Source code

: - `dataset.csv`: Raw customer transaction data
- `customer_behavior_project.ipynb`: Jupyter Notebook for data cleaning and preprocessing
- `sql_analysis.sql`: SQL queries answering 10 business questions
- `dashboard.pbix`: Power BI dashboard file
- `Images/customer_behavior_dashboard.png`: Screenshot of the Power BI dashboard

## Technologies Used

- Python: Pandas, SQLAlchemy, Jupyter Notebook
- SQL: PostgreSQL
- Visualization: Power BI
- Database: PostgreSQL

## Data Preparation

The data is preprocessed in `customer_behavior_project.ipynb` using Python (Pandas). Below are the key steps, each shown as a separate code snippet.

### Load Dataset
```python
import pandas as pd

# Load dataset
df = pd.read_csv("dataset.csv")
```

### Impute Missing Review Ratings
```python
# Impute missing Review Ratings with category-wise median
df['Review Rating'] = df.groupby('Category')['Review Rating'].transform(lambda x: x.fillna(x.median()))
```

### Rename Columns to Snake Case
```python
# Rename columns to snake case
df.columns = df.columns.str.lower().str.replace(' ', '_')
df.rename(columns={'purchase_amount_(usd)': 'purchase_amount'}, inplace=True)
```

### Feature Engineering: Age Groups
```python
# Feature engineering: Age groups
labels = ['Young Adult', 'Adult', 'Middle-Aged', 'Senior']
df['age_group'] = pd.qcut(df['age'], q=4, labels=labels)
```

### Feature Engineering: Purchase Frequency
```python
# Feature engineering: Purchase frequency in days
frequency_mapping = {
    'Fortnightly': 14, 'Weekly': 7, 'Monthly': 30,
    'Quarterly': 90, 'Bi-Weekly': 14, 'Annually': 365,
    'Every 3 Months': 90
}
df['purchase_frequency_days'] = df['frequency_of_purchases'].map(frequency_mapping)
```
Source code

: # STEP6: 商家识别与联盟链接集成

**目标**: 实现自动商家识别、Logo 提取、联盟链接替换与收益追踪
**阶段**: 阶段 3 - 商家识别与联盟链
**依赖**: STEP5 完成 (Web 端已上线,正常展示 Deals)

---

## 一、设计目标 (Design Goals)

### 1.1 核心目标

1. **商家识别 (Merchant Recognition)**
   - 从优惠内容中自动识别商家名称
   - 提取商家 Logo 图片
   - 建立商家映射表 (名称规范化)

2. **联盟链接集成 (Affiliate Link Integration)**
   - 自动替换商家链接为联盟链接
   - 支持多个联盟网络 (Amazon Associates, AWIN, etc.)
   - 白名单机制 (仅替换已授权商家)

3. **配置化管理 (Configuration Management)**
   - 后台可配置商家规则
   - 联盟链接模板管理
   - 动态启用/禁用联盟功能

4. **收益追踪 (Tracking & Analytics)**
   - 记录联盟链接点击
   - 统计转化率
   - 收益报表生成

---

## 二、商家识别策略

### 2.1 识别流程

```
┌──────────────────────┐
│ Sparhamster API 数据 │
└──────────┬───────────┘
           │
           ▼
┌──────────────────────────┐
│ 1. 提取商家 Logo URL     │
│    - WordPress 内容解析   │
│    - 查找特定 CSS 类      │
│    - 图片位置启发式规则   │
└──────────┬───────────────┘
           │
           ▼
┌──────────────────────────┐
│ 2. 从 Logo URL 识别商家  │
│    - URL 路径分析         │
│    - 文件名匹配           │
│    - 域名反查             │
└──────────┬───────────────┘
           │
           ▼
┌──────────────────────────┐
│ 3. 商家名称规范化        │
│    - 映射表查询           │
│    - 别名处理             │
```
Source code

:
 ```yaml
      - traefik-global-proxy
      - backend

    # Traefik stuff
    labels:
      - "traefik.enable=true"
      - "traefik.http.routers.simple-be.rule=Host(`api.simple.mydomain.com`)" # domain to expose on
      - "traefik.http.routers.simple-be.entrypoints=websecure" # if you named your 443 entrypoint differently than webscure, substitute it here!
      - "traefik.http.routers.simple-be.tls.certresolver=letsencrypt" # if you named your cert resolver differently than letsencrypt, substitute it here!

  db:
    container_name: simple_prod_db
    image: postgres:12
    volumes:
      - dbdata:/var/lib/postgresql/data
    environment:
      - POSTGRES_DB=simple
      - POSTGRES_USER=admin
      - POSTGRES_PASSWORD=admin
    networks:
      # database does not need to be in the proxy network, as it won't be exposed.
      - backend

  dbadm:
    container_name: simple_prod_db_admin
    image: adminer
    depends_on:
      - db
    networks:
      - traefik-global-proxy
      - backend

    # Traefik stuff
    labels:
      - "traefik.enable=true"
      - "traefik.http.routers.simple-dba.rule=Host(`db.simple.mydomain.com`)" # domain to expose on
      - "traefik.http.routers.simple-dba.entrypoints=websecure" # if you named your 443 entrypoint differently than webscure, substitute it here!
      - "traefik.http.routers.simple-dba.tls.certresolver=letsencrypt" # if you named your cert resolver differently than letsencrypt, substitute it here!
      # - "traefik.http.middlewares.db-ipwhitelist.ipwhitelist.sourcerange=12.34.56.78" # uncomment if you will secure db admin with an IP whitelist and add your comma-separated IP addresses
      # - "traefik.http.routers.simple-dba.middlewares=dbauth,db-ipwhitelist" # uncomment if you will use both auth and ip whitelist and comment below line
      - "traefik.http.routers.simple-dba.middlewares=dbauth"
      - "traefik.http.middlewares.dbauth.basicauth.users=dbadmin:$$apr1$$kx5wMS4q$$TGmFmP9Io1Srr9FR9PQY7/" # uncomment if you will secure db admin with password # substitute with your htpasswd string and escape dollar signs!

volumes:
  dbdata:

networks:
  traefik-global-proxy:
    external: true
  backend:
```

■ ■ ■ ■

What this task involves
Verbatim output is expected for the lines from the start of the data to the line in which "the Power BI dashboard" appears, both included.

Response for this exercise
Source code

: - `dataset.csv`: Raw customer transaction data
- `customer_behavior_project.ipynb`: Jupyter Notebook for data cleaning and preprocessing
- `sql_analysis.sql`: SQL queries answering 10 business questions
- `dashboard.pbix`: Power BI dashboard file
- `Images/customer_behavior_dashboard.png`: Screenshot of the Power BI dashboard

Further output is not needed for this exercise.